Chengdu, China. Built as a Korean superteam in the 2023 offseason, Gen.G had been dominating the LCK domestically but kept stumbling internationally. MSI 2024 ended that narrative. They went unbeaten in the bracket stage and beat hometown favorites Bilibili Gaming 3-1 in front of a partisan Chengdu crowd, with Lehends' Blitzcrank and Maokai performances earning him an unexpected but deserved Finals MVP. It was the LCK's first MSI title since 2017 — breaking three straight years of LPL dominance — and made Gen.G the second Korean organization ever to win MSI.
Vancouver, Canada. The first MSI held in North America since 2015, and the first ever to feature Fearless Draft in a global setting. Gen.G — with Ruler joining from JDG to form perhaps the most stacked LCK roster of all time — went undefeated through the entire tournament, extending their unbeaten season streak to 23 series.They beat T1 3-2 in a five-game grand final, becoming the third team in history to win back-to-back MSI titles (after SKT and RNG). Chovy was named Finals MVP, capturing his first international Finals MVP after years of being labeled the best player without a trophy. The result reframed the 2025 LCK title race and set up T1's revenge arc at Worlds later that year.
Photo Credit: Colin Young-Wolff/Riot Games
What the numbers say
Ten editions, six different champion organizations. The LPL leads with 5 titles (EDG 2015, RNG 2018-2021-2022, JDG 2023), the LCK has 4 (SKT/T1 2016-2017, Gen.G 2024-2025), and the LEC one (G2, 2019). RNG alone account for 3 — still the only team to win MSI three times — while Gen.G's 2024-2025 back-to-back made them only the third organization to defend the title after SKT and RNG themselves.

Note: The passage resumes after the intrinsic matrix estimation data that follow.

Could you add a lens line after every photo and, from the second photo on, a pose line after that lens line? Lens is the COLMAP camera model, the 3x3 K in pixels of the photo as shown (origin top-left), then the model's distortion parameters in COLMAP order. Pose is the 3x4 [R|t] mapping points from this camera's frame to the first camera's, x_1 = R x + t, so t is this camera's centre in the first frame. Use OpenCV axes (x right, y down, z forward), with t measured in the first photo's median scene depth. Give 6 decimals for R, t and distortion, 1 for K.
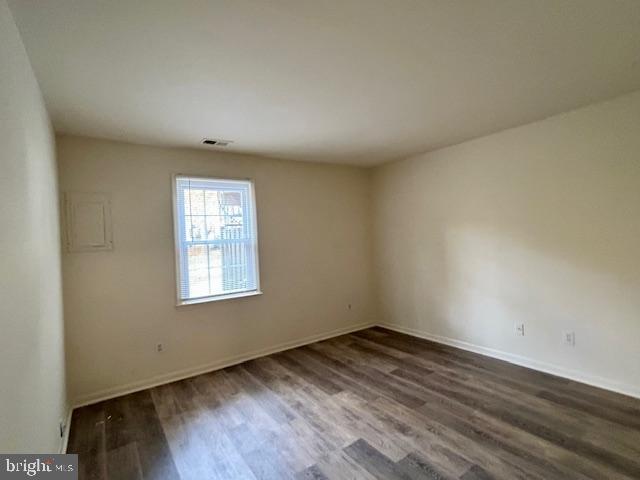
lens RADIAL K [[316.5, 0, 322.7], [0, 316.5, 240.9], [0, 0, 1]] dist [-0.013220, 0.004302]
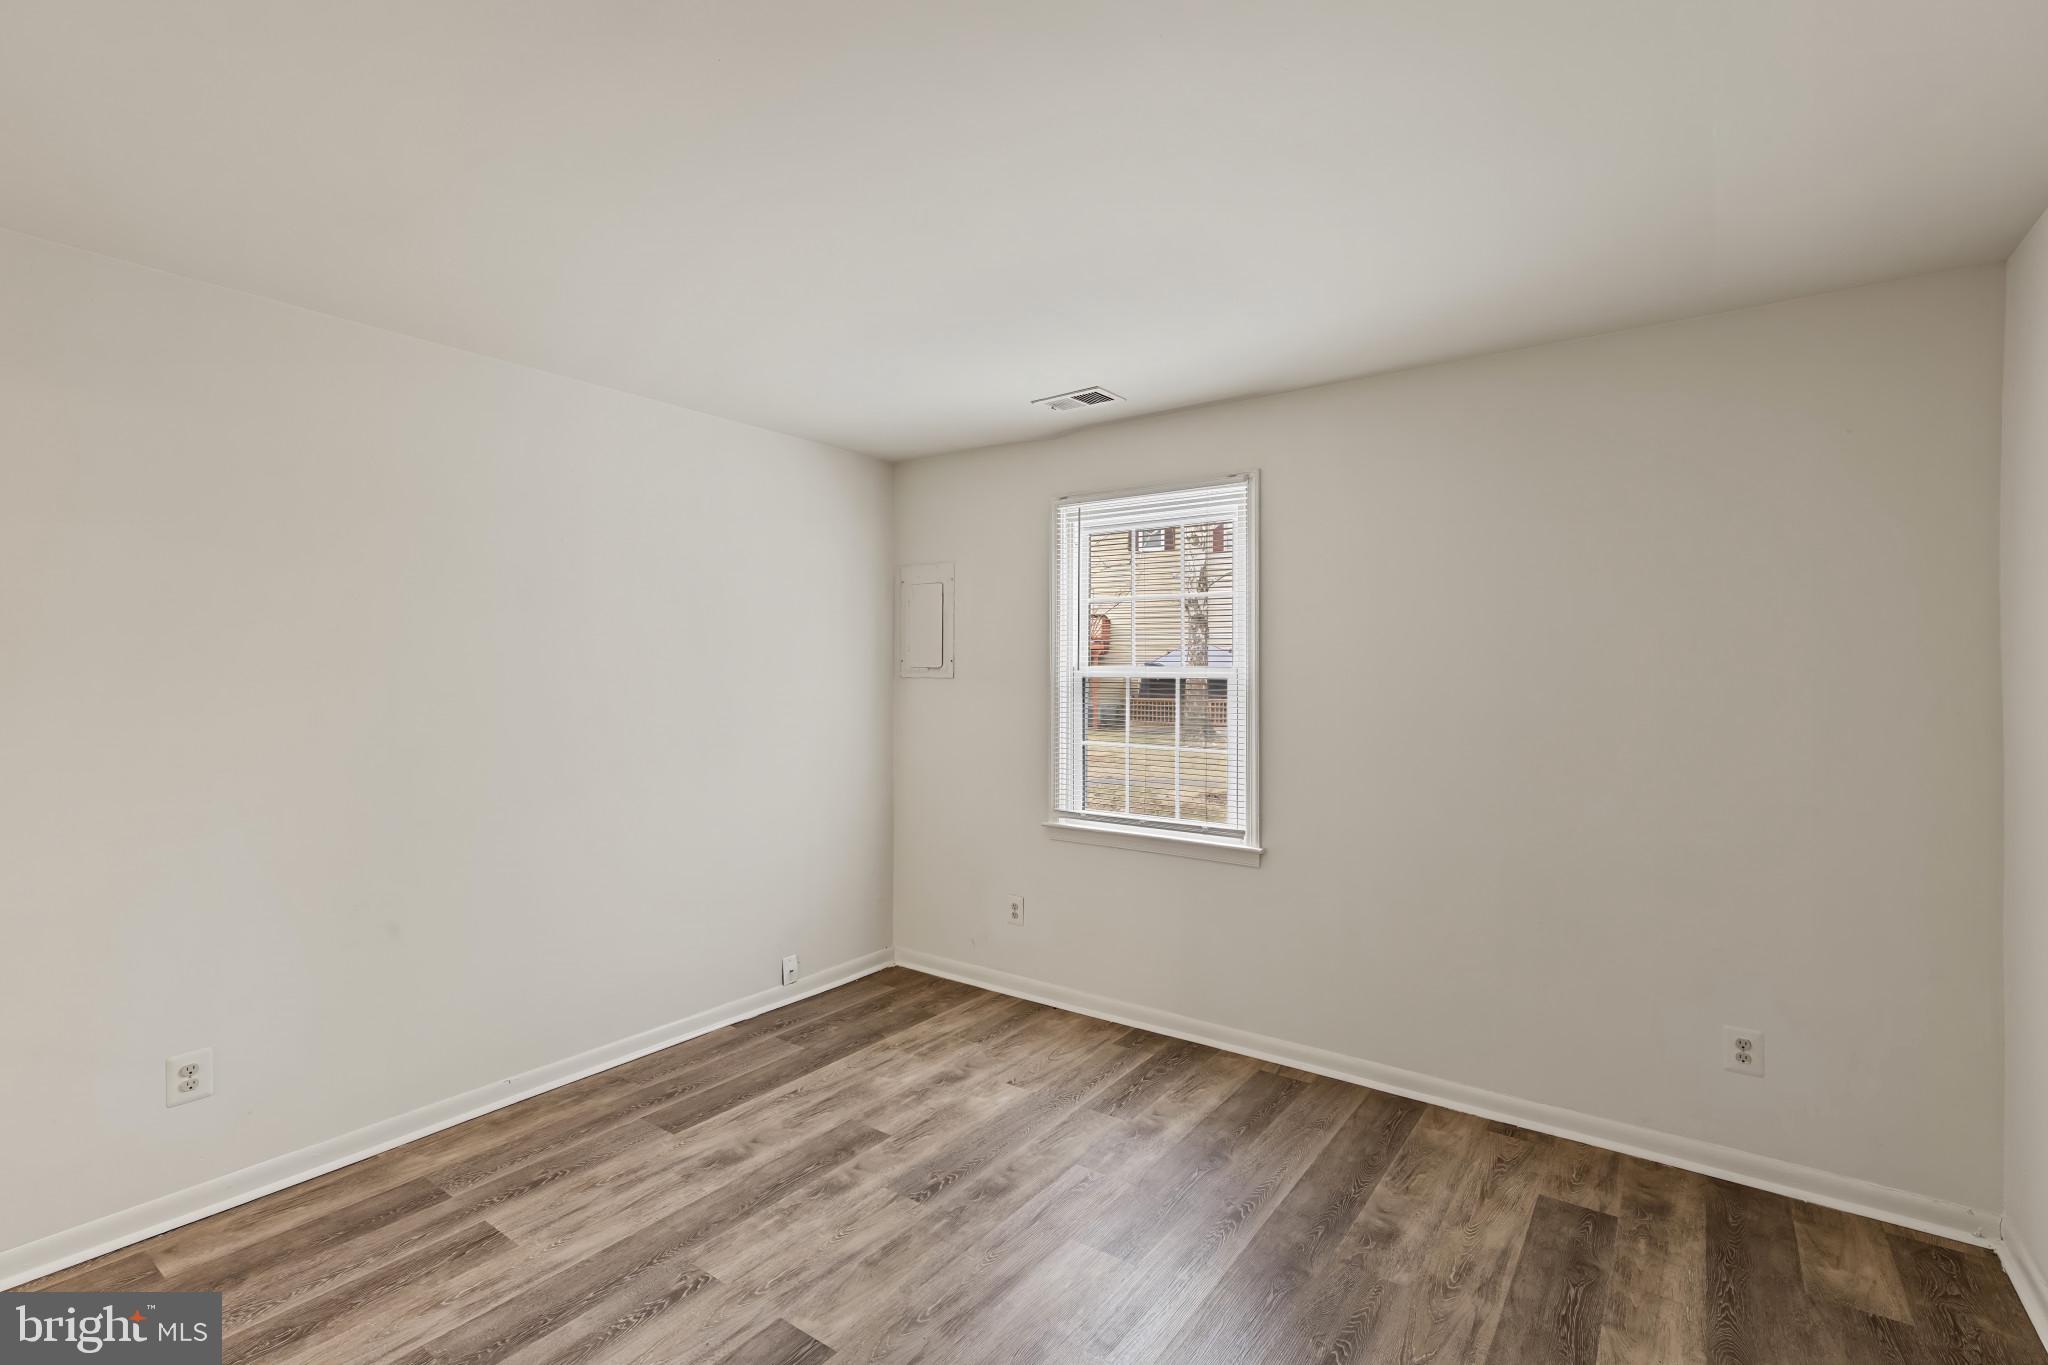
lens RADIAL K [[922.2, 0, 1023.2], [0, 922.2, 680.2], [0, 0, 1]] dist [0.002804, -0.000491]
pose [[0.326329, 0.059474, -0.943383, 0.704436], [-0.029388, 0.998175, 0.052763, -0.045369], [0.944799, 0.010506, 0.327481, 0.634589]]
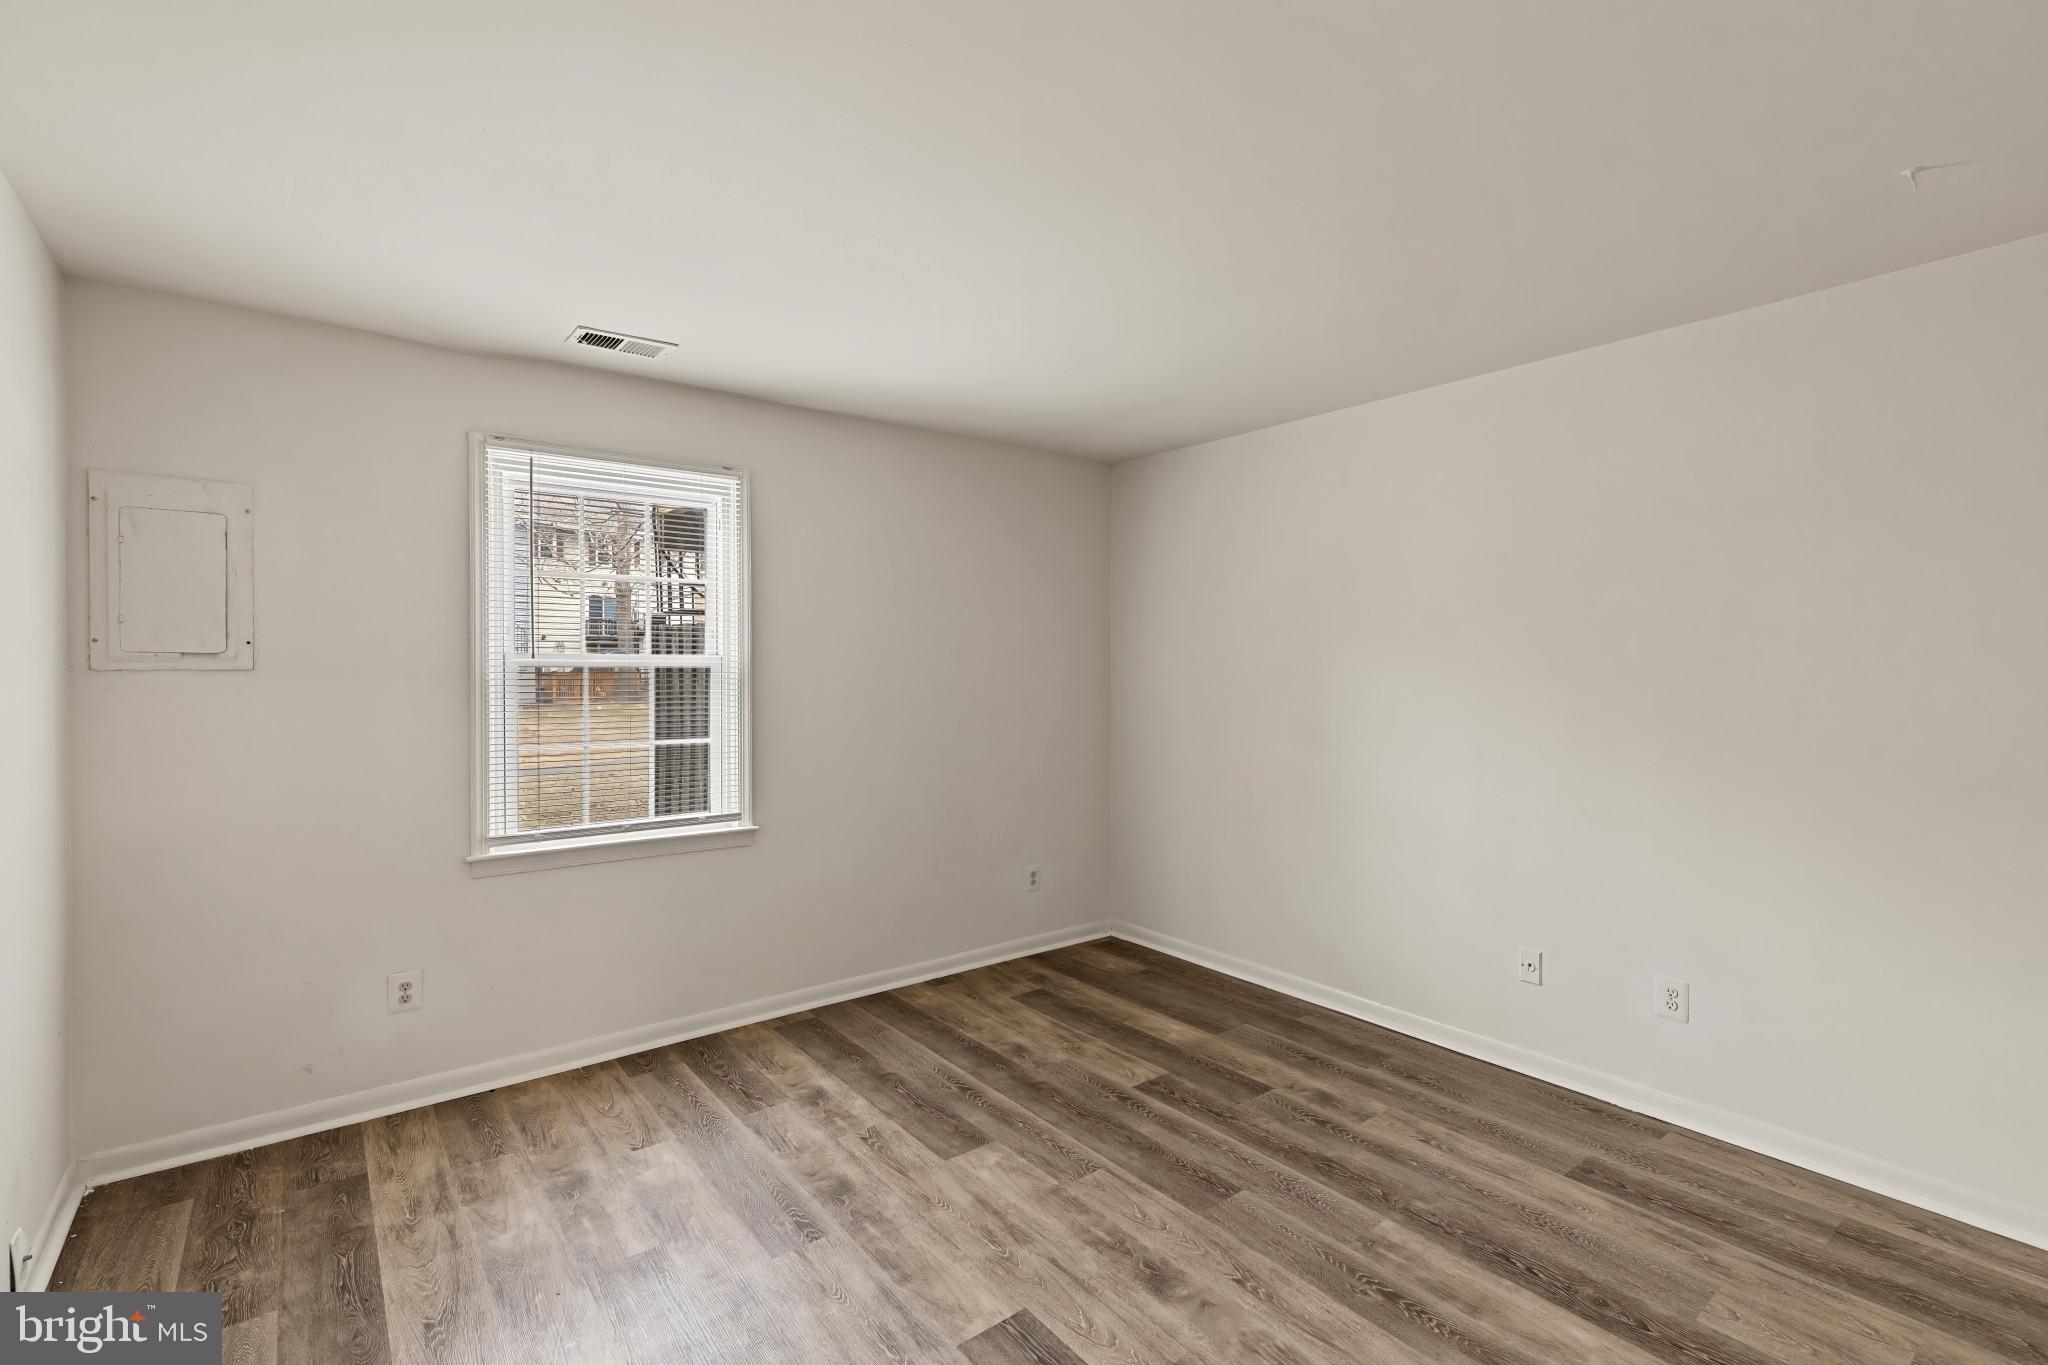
lens RADIAL K [[922.2, 0, 1035.8], [0, 922.2, 685.9], [0, 0, 1]] dist [0.002804, -0.000491]
pose [[0.997037, 0.050308, 0.058187, 0.035538], [-0.050995, 0.998645, 0.010377, -0.002676], [-0.057586, -0.013314, 0.998252, 0.064284]]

Xiaohu is the most decorated player in MSI history with three titles to his name, having won all three of RNG's trophies — first in the midlane in 2018, then from the toplane in 2021, before moving back to mid in 2022. Faker remains the only player to have reached MSI finals in five different editions, with two titles and three runner-up finishes to his name.
The road to an 11th champion runs through Daejeon this summer, where MSI 2026 takes place from June 28 to July 12 — the first time the South Korean city hosts a major LoL international, and the first MSI on Korean soil since RNG's contested 2022 run in Busan.